Neuseelands Regierungschefin tritt zurück

Jacinda Ardern stellt sich nach sechs Jahren keiner neuen Wahl. Ihre Chancen wurden zuletzt schlecht eingeschätzt.
Wellington Jacinda Ardern ist für Frauen eine Quelle der Inspiration gewesen: Mit 37 wurde sie 2017 neuseeländische Ministerpräsidentin, 2018 war sie erst die zweite Regierungs- oder Staatschefin, die im Amt ein Kind zur Welt brachte. Die neugeborene Tochter wurde dann auch zur Generaldebatte der UN-Vollversammlung nach New York mitgenommen. Ardern führte auch vor Augen, dass man als Politikerin nicht unbedingt verheiratet sein muss. Am Donnerstag gab sie ihren Rücktritt bekannt.

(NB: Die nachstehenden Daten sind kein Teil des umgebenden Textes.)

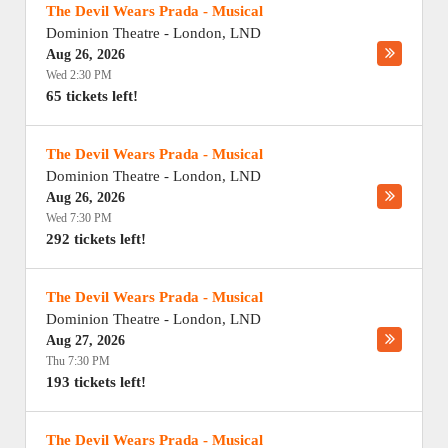
The Devil Wears Prada - Musical
Dominion Theatre
-
London
,
LND
Aug 26, 2026
Wed 2:30 PM
65 tickets left!
The Devil Wears Prada - Musical
Dominion Theatre
-
London
,
LND
Aug 26, 2026
Wed 7:30 PM
292 tickets left!
The Devil Wears Prada - Musical
Dominion Theatre
-
London
,
LND
Aug 27, 2026
Thu 7:30 PM
193 tickets left!
The Devil Wears Prada - Musical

In Neuseeland hatte es Ardern mit zunehmendem politischem Druck zu tun bekommen. Die Kritik war manchmal auffallend heftig, etwas, was vorherigen Regierungschefs in dem Land erspart blieb. Dennoch war die Ankündigung von Ardern für viele Neuseeländerinnen und Neuseeländer ein Schock. Bereits am 7. Februar ist Schluss für Ardern im Amt. Sie ließ bei ihrer Bekanntgabe auch Stolz auf ihre Leistungen als Regierungschefin durchblicken. Auch mit Tragödien hatte es Ardern im Amt zu tun. Im März 2019 erlebte Neuseeland einen der dunkelsten Tage in seiner Geschichte, als ein Rassist zwei Moscheen in Christchurch angriff und 51 Menschen tötete. Nach dem Angriff leitete Ardern innerhalb weniger Wochen eine neue Gesetzgebung in die Wege, um die stärksten halbautomatischen Waffen zu verbieten. Bei einem Programm unter Leitung der Polizei wurden später mehr als 50.000 Waffen zerstört.
Corona-Management gelobt
Der Umgang Arderns mit der Coronavirus-Pandemie brachte ihr zunächst auch Lob ein. Neuseeland schaffte es anfangs, das Coronavirus an den Landesgrenzen aufzuhalten. Doch die Null-Toleranz-Strategie war nicht mehr brauchbar, als sich ansteckendere Varianten verbreiteten und Impfstoffe verfügbar wurden. Ardern ließ aber auch erkennen, dass die Kritik nicht einfach an ihr vorbeiging. Sie kündigte im Dezember eine Untersuchungskommission an, die sich damit befassen werde, ob die Regierung richtig gegen die Pandemie vorgegangen sei, und wie sie sich besser auf künftige vorbereiten könne.
Der Regierung wurde aber auch vorgeworfen, dass sie zwar große Ideen habe, aber schlecht in der Ausführung sei. Unterstützer befürchteten, dass die Regierung nicht wie versprochen genug geleistet habe, um für mehr Unterkünfte zu sorgen und gegen Kinderarmut vorzugehen. Gegner kritisierten, dass sie nicht mehr gegen Kriminalität und Inflation tue. Es gab einen Bauernprotest gegen Pläne, den CO2-Ausstoß zu besteuern.
Schlechte Wahlchancen
Letztendlich sahen die Wahlchancen für Ardern nicht gut aus. Jüngsten Umfragen zufolge war die Mitte-links-Partei Labour von Ardern hinter den konservativen Rivalen. 2020 hatte die Labour Party noch mit einem historischen Wahlergebnis gewonnen.
Nach ihrem Rücktritt will Ardern ihren Verlobten heiraten. Die Hochzeitspläne lagen jahrelang wegen Corona auf Eis.